◆ **WHAT IS NEEDED**
Write out every line of the material below word for word, in the same order.

◆ **MATERIAL FOR THIS EXERCISE**
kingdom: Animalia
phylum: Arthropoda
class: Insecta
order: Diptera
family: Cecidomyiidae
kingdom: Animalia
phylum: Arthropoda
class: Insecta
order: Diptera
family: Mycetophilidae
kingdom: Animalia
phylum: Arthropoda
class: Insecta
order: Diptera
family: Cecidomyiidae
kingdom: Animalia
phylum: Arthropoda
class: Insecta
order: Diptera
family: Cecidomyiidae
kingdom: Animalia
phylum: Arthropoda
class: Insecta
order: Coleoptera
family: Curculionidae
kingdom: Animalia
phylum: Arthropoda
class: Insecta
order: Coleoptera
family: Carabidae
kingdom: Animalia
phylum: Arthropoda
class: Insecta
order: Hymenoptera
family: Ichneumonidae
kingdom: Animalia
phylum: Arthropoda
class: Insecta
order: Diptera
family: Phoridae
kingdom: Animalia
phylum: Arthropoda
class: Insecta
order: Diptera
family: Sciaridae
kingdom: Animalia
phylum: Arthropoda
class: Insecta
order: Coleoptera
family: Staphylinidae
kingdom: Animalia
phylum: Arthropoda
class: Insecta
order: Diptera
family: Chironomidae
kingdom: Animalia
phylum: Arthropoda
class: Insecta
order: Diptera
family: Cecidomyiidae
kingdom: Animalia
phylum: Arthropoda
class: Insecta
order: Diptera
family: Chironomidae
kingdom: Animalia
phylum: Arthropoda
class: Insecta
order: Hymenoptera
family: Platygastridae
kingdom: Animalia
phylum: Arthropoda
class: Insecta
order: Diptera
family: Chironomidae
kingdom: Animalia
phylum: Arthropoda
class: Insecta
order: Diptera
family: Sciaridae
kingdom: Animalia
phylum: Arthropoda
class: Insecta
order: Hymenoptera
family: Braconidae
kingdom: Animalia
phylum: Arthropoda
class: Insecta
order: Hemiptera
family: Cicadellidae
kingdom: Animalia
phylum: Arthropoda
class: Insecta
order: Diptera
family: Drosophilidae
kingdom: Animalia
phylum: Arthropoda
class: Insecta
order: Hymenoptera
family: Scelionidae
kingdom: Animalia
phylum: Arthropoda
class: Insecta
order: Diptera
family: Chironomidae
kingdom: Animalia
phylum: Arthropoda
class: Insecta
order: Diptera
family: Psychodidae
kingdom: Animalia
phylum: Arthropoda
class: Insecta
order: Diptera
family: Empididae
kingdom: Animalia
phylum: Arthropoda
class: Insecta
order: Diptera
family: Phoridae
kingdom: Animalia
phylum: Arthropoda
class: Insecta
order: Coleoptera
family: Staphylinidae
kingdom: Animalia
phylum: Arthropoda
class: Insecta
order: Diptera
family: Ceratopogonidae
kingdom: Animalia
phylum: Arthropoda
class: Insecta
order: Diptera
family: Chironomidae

◆ **TASK RESULT**
kingdom: Animalia
phylum: Arthropoda
class: Insecta
order: Diptera
family: Cecidomyiidae
kingdom: Animalia
phylum: Arthropoda
class: Insecta
order: Diptera
family: Mycetophilidae
kingdom: Animalia
phylum: Arthropoda
class: Insecta
order: Diptera
family: Cecidomyiidae
kingdom: Animalia
phylum: Arthropoda
class: Insecta
order: Diptera
family: Cecidomyiidae
kingdom: Animalia
phylum: Arthropoda
class: Insecta
order: Coleoptera
family: Curculionidae
kingdom: Animalia
phylum: Arthropoda
class: Insecta
order: Coleoptera
family: Carabidae
kingdom: Animalia
phylum: Arthropoda
class: Insecta
order: Hymenoptera
family: Ichneumonidae
kingdom: Animalia
phylum: Arthropoda
class: Insecta
order: Diptera
family: Phoridae
kingdom: Animalia
phylum: Arthropoda
class: Insecta
order: Diptera
family: Sciaridae
kingdom: Animalia
phylum: Arthropoda
class: Insecta
order: Coleoptera
family: Staphylinidae
kingdom: Animalia
phylum: Arthropoda
class: Insecta
order: Diptera
family: Chironomidae
kingdom: Animalia
phylum: Arthropoda
class: Insecta
order: Diptera
family: Cecidomyiidae
kingdom: Animalia
phylum: Arthropoda
class: Insecta
order: Diptera
family: Chironomidae
kingdom: Animalia
phylum: Arthropoda
class: Insecta
order: Hymenoptera
family: Platygastridae
kingdom: Animalia
phylum: Arthropoda
class: Insecta
order: Diptera
family: Chironomidae
kingdom: Animalia
phylum: Arthropoda
class: Insecta
order: Diptera
family: Sciaridae
kingdom: Animalia
phylum: Arthropoda
class: Insecta
order: Hymenoptera
family: Braconidae
kingdom: Animalia
phylum: Arthropoda
class: Insecta
order: Hemiptera
family: Cicadellidae
kingdom: Animalia
phylum: Arthropoda
class: Insecta
order: Diptera
family: Drosophilidae
kingdom: Animalia
phylum: Arthropoda
class: Insecta
order: Hymenoptera
family: Scelionidae
kingdom: Animalia
phylum: Arthropoda
class: Insecta
order: Diptera
family: Chironomidae
kingdom: Animalia
phylum: Arthropoda
class: Insecta
order: Diptera
family: Psychodidae
kingdom: Animalia
phylum: Arthropoda
class: Insecta
order: Diptera
family: Empididae
kingdom: Animalia
phylum: Arthropoda
class: Insecta
order: Diptera
family: Phoridae
kingdom: Animalia
phylum: Arthropoda
class: Insecta
order: Coleoptera
family: Staphylinidae
kingdom: Animalia
phylum: Arthropoda
class: Insecta
order: Diptera
family: Ceratopogonidae
kingdom: Animalia
phylum: Arthropoda
class: Insecta
order: Diptera
family: Chironomidae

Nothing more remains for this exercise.